Au-delà de l’amélioration des capacités de rapport et de comparaison des données, nous parlons désormais le même langage que le Ministère de la Santé, ce qui, nous l’espérons, conduira à une meilleure communication et collaboration à l’avenir. Désormais, au lieu de se tourner vers nous pour obtenir des données, les décideurs du Ministère de la Santé peuvent extraire des données convaincantes de leurs propres systèmes et les utiliser éventuellement pour évaluer les politiques et plaider en faveur du changement.

Lorsque nous avons commencé ce processus, nous avons été surpris par le peu de documentation existant sur la façon de définir et de calculer les indicateurs au Togo et nous pensons que c’est un problème commun à de nombreux pays à faible revenu. Nous pensons qu’il s’agit d’un obstacle majeur pour que les organisations placent activement le gouvernement au centre de leurs systèmes d’information sanitaire. Pour vous aider, nous avons créé une fiche de conseils rapides pour aider les organisations qui utilisent l’IPA DHIS2 à comprendre comment les indicateurs sont calculés. Bien que nous recommandions certainement la documentation officielle de l’IPA Web DHIS2, notre équipe a trouvé qu’avoir une fiche de conseils pour accéder rapidement aux définitions des indicateurs était vraiment utile et pouvait être utile pour les membres de l’équipe qui n’étaient pas familiers avec le codage.

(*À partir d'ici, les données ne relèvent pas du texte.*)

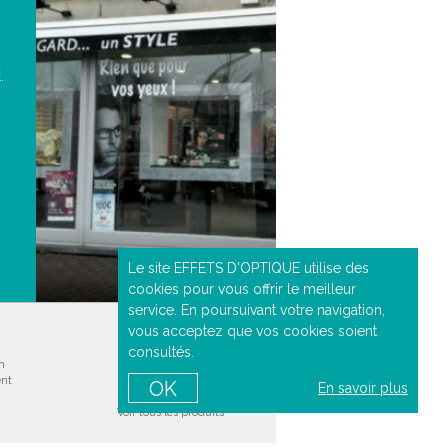
à
.
Le site EFFETS D'OPTIQUE utilise des
cookies pour vous offrir le meilleur
service. En poursuivant votre navigation,
vous acceptez que vos cookies soient
NOS PRODUITS
consultés.
on
Lentilles correctrices
ent
Lentilles de couleur
OK
En savoir plus
Produits d'entretien
Voir tous les produits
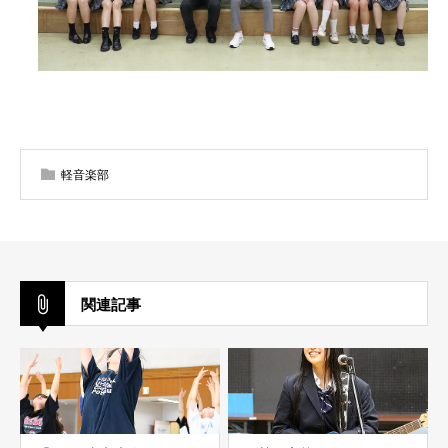
軽音楽部
関連記事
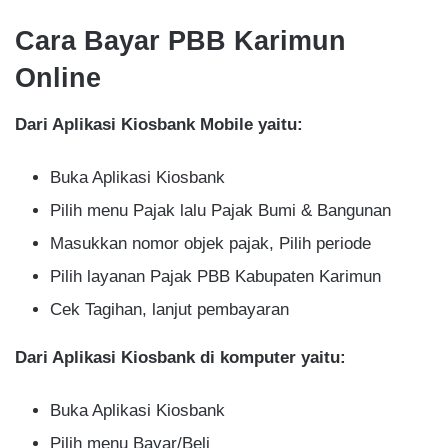
Cara Bayar PBB Karimun
Online
Dari Aplikasi Kiosbank Mobile yaitu:
Buka Aplikasi Kiosbank
Pilih menu Pajak lalu Pajak Bumi & Bangunan
Masukkan nomor objek pajak, Pilih periode
Pilih layanan Pajak PBB Kabupaten Karimun
Cek Tagihan, lanjut pembayaran
Dari Aplikasi Kiosbank di komputer yaitu:
Buka Aplikasi Kiosbank
Pilih menu Bayar/Beli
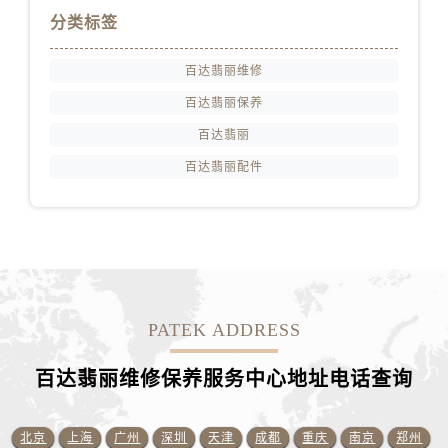
山东省济南市历下区经十路11111号华润中心写字楼（万象城）15层1508室百达翡丽售后服务中心（需提前预约）
分类标签
山东省济宁市任城区太白楼路百达翡丽售后服务中心（需提前预约）
山东省莱芜市文化南路8号银座商城名表维修一楼名表维修百达翡丽售后服务中心（需提前预约）
百达翡丽维修
山东省临沂市兰山区解放路百达翡丽售后服务中心（需提前预约）
百达翡丽保养
山东省日照市东港区烟台路百达翡丽售后服务中心（需提前预约）
百达翡丽
山东省泰安市泰山区财源街道泰山大街百达翡丽售后服务中心（需提前预约）
百达翡丽配件
山东省威海市环翠区新威海路89号振华商厦一楼名表维修百达翡丽售后服务中心（需提前预约）
山东省潍坊市奎文区东风东街百达翡丽售后服务中心（需提前预约）
山东省枣庄市滕州市北辛路与善国路交叉口百达翡丽售后服务中心（需提前预约）
山东省淄博市张店区金晶大道百达翡丽售后服务中心（需提前预约）
上海市黄浦区南京东路299号宏伊国际广场写字楼8层806室百达翡丽售后服务中心（需提前预约）
上海市徐汇区虹桥路3号港汇中心2座37层3705室百达翡丽售后服务中心（需提前预约）
PATEK ADDRESS
浙江省杭州市上城区钱江路1366号华润大厦A座5层503-5室百达翡丽售后服务中心（需提前预约）
浙江省湖州市吴兴区劳动路百达翡丽售后服务中心（需提前预约）
百达翡丽维修保养服务中心地址电话查询
浙江省嘉兴市南湖区广益路705号嘉兴世界贸易中心A座13层1304室百达翡丽售后服务中心（需提前预约）
浙江省金华市金东区东市南街777号金华万达广场4号楼22楼2209室百达翡丽售后服务中心（需提前预约）
北京
上海
广州
深圳
天津
成都
重庆
南京
郑州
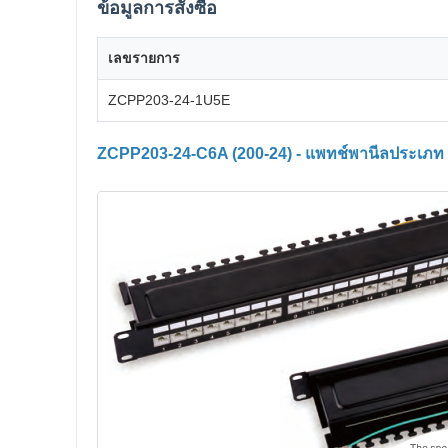
ข้อมูลการสั่งซื้อ
เลขรายการ
ZCPP203-24-1U5E
ZCPP203-24-C6A (200-24) - แพทช์พานีลประเภท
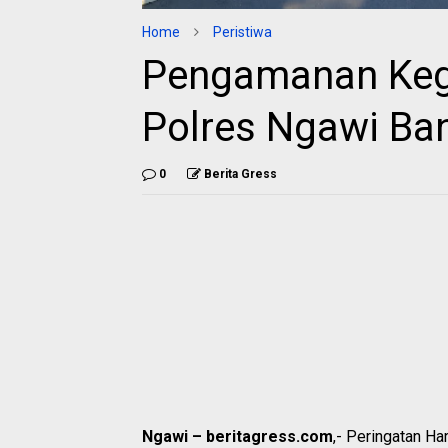
Home
Peristiwa
Pengamanan Kegi
Polres Ngawi Ban
0
Berita Gress
Ngawi – beritagress.com
,- Peringatan Ha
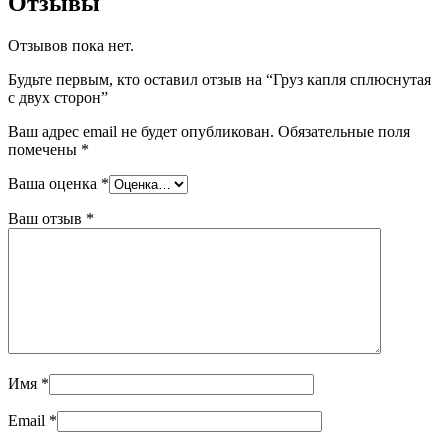
Отзывы
Отзывов пока нет.
Будьте первым, кто оставил отзыв на “Груз капля сплюснутая
с двух сторон”
Ваш адрес email не будет опубликован.
Обязательные поля
помечены
*
Ваша оценка
*
Ваш отзыв
*
Имя
*
Email
*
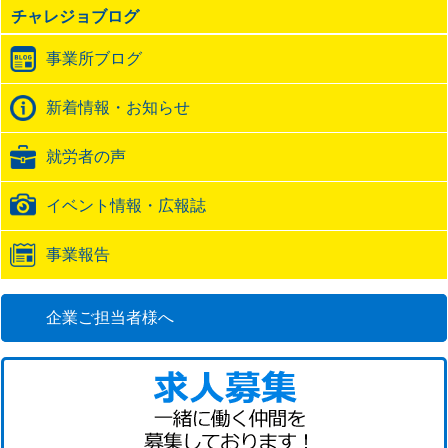
の
チャレジョブログ
ト
ラ
事業所ブログ
ッ
ク
バ
新着情報・お知らせ
ッ
ク
就労者の声
URL
イベント情報・広報誌
事業報告
企業ご担当者様へ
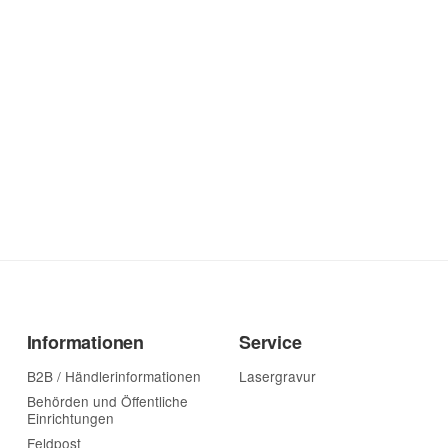
Informationen
Service
B2B / Händlerinformationen
Lasergravur
Behörden und Öffentliche
Einrichtungen
Feldpost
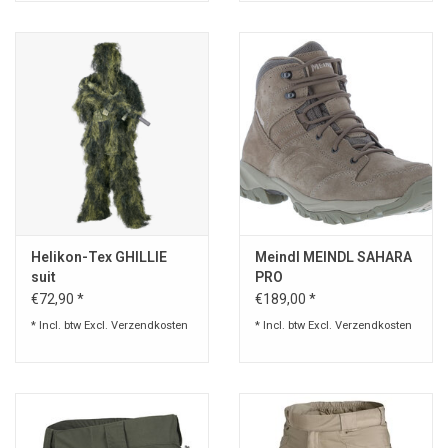
Helikon-Tex GHILLIE
Meindl MEINDL SAHARA
suit
PRO
€72,90 *
€189,00 *
* Incl. btw Excl.
Verzendkosten
* Incl. btw Excl.
Verzendkosten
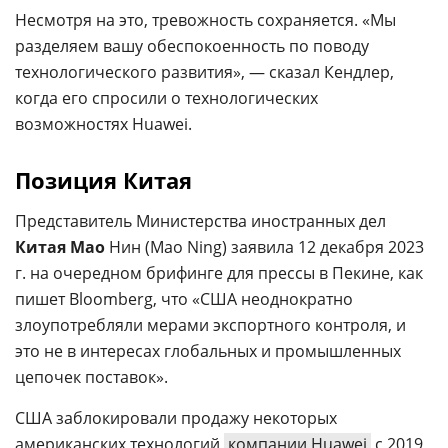
Несмотря на это, тревожность сохраняется. «Мы
разделяем вашу обеспокоенность по поводу
технологического развития», — сказал Кендлер,
когда его спросили о технологических
возможностях Huawei.
Позиция Китая
Представитель Министерства иностранных дел
Китая Мао
Нин (Mao Ning) заявила 12 декабря 2023
г. на очередном брифинге для прессы в Пекине, как
пишет Bloomberg, что «США неоднократно
злоупотребляли мерами экспортного контроля, и
это не в интересах глобальных и промышленных
цепочек поставок».
США заблокировали продажу некоторых
американских технологий
компании Huawei
с 2019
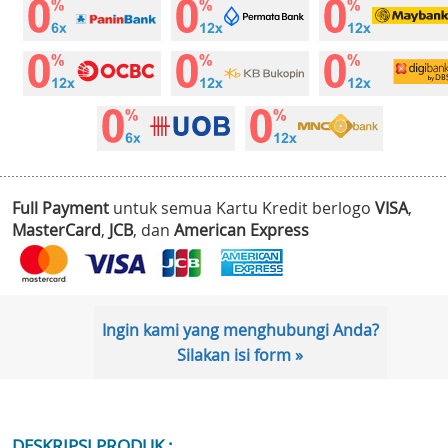
Full Payment
untuk semua Kartu Kredit berlogo
VISA
,
MasterCard
,
JCB
, dan
American Express
Ingin kami yang menghubungi Anda?
Silakan isi form »
DESKRIPSI PRODUK :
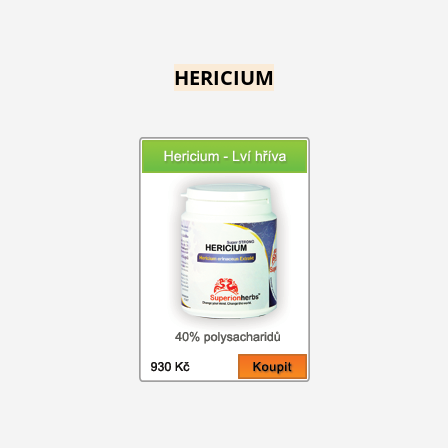
HERICIUM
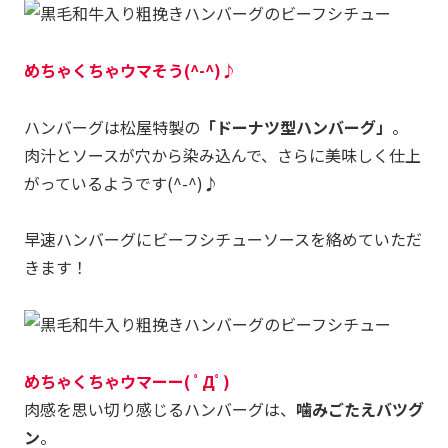
めちゃくちゃウマそう(^-^)♪
ハンバーグは松屋特製の
「ドーナツ型ハンバーグ」
。
肉汁とソースが穴から染み込んで、さらに美味しく仕上
がっているようです(^-^)♪
早速ハンバーグにビーフシチューソースを絡めていただ
きます！
めちゃくちゃウマーー( ﾟДﾟ)
肉感を思い切り感じるハンバーグは、
噛みごたえバツグ
ン
。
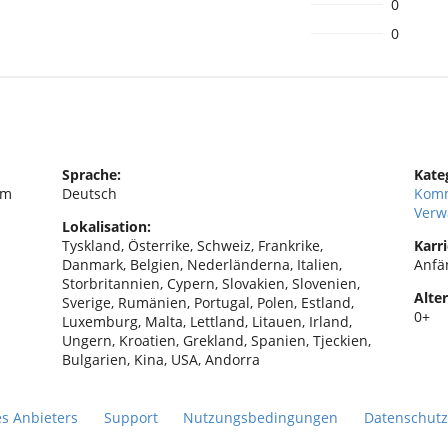
0
0
Sprache:
Kate
am
Deutsch
Komm
Verw
Lokalisation:
Tyskland, Österrike, Schweiz, Frankrike,
Karri
Danmark, Belgien, Nederländerna, Italien,
Anfä
Storbritannien, Cypern, Slovakien, Slovenien,
Alter
Sverige, Rumänien, Portugal, Polen, Estland,
0+
Luxemburg, Malta, Lettland, Litauen, Irland,
Ungern, Kroatien, Grekland, Spanien, Tjeckien,
Bulgarien, Kina, USA, Andorra
es Anbieters
Support
Nutzungsbedingungen
Datenschutz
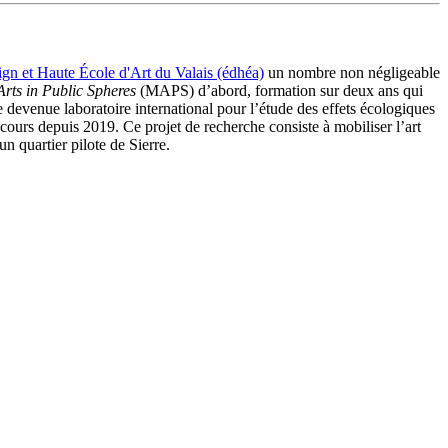
sign et Haute École d'Art du Valais (édhéa)
un nombre non négligeable
Arts in Public Spheres
(MAPS) d’abord, formation sur deux ans qui
e devenue laboratoire international pour l’étude des effets écologiques
cours depuis 2019. Ce projet de recherche consiste à mobiliser l’art
 quartier pilote de Sierre.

Comme toujours, nous sommes intéressés de savoir si notre expérience correspond à la vôtre. Si vous avez essayé de vous aligner sur les systèmes nationaux d’information sur la santé, faites-le nous savoir. Nous serions ravis d’apprendre de vous. Si vous utilisez notre outil, nous serions intéressés de savoir comment cela se passe.

Cet article a été rédigé dans le cadre d’une série de données par Patrick Aylward, directeur des opérations chez Santé Intégrée.

Biographie

En tant que directeur des opérations, Patrick Aylward dirige la transformation des systèmes de Santé Intégrée afin de maximiser la valeur de la prestation de soins primaires, conformément aux objectifs du Ministère de la Santé. Patrick a plus de 15 ans d’expérience dans le domaine de la santé mondiale dans les pays à revenu faible et intermédiaire, avec un accent sur la stratégie axée sur les données et la catalyse des marchés pour les nouveaux produits et les innovations. Avant de rejoindre Santé Intégrée, Patrick a travaillé pour Population Services International, Unitaid/OMS, le Fonds Mondial et Intel Corporation. Il a été le fer de lance de l’élaboration d’un dossier d’investissement mondial pour l’autodiagnostic du VIH, a développé des outils utilisés pour suivre les dépenses et les brevets de médicaments dans plus d’une centaine de pays et a conseillé le Fonds Mondial, la Fondation Bill et Melinda Gates et d’autres donateurs importants sur les stratégies de dynamique de marché. Il est titulaire d’un BA et d’un MSE de l’Université du Michigan et d’un MBA de l’Université de Yale.